SpECTRE  v2024.08.03
Setting up checkpoints and restarts

SpECTRE executables can write checkpoints that save their instantaneous state to disc; the execution can be restarted later from a saved checkpoint. This feature is useful for expensive simulations that would run longer than the wallclock limits on a supercomputer system.

Executables can checkpoint when:

  1. The default_phase_order member variable in the Metavariables includes a WriteCheckpoint phase.
  2. The WriteCheckpoint phase is run by a PhaseControl specified in the Metavariables and the input file. The two supported ways of running the checkpoint phase are:
    • with CheckpointAndExitAfterWallclock. This is the recommended phase control for checkpointing, because it writes only one checkpoint before cleanly terminating the code. This reduces the disc space taken up by checkpoint files and stops using up the allocation's CPU-hours on work that would be redone anyway after the run is restarted. The executable will return exit code 2 when it terminates from CheckpointAndExitAfterWallclock, meaning it is incomplete and should continue from the checkpoint. See Parallel::ExitCode for a definition of all exit code.
    • using VisitAndReturn(WriteCheckpoint). This is useful for writing more frequent checkpoint files, which could help when debugging a run by restarting it from just before the failure.

To restart an executable from a checkpoint file, run a command like this:

./MySpectreExecutable +restart Checkpoints/Checkpoint_0123

where the 0123 should be the number of the checkpoint to restart from. You can also use the command-line interface (CLI) for restarting:

./spectre run INPUT_FILE --from-last-checkpoint Checkpoints/

There are a number of caveats in the current implementation of checkpointing and restarting:

  1. The same binary must be used when writing the checkpoint and when restarting from the checkpoint.

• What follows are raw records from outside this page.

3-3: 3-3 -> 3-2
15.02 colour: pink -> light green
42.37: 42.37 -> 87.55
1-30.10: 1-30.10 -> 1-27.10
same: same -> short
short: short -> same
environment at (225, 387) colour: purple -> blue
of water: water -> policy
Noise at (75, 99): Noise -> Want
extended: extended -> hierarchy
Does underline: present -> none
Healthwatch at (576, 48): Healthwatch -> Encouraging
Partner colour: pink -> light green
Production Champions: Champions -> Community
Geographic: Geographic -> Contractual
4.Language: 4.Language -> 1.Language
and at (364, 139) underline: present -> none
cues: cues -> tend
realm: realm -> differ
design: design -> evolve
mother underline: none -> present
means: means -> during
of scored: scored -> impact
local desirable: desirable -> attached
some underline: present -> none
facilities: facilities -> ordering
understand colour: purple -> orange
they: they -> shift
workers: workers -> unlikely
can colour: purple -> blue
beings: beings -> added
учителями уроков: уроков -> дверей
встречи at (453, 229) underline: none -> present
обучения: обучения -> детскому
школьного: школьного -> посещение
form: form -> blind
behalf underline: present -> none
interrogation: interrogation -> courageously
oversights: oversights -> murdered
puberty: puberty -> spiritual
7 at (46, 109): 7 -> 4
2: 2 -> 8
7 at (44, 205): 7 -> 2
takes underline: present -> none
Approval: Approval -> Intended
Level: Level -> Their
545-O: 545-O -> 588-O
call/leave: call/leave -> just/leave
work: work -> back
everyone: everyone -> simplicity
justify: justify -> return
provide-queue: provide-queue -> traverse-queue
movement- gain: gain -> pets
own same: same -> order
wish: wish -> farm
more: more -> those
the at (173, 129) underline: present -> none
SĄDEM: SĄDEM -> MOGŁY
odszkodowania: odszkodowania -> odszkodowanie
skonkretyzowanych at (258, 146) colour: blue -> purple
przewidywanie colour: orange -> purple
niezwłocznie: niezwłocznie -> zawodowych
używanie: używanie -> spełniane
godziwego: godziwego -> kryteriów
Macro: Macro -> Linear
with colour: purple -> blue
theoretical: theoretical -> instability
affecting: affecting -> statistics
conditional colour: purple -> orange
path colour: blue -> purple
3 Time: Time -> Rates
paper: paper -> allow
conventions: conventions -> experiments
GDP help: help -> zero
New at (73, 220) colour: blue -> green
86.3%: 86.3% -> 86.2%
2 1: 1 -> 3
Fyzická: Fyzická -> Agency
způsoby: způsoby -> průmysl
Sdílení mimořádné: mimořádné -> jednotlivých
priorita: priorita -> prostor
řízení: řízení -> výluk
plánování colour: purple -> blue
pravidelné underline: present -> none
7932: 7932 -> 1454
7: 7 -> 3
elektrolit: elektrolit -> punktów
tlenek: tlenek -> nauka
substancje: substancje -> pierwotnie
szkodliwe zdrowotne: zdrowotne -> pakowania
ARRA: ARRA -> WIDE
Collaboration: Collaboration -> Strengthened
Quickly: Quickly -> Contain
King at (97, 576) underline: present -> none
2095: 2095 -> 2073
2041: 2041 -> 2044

If a different binary is used to restart the code, there are no guarantees that the code will restart or that the continued execution will be correct.
  2. The code must be restarted on the same hardware configuration used when writing the checkpoint — this means the same number of nodes with the same number of processors per node.
  3. Currently, there is no support for modifying any parameters during a restart. The restart only extends a simulation's runtime beyond wallclock limits.
  4. When using CheckpointAndExitAfterWallclock to trigger checkpoints, note that the elapsed wallclock time is checked only when the PhaseControl is run, i.e., at global synchronization points defined in the input file. This means that to write a checkpoint in the 30 minutes before the end of a job's queue time, the triggers in the input file must trigger global synchronizations at least once every 30 minutes (and probably 2-3 times so there is a margin for the time to write files to disc, etc). It is currently up to the user to find the balance between too-frequent synchronizations (that slow the code) and too-infrequent synchronizations (that won't allow checkpoints to be written).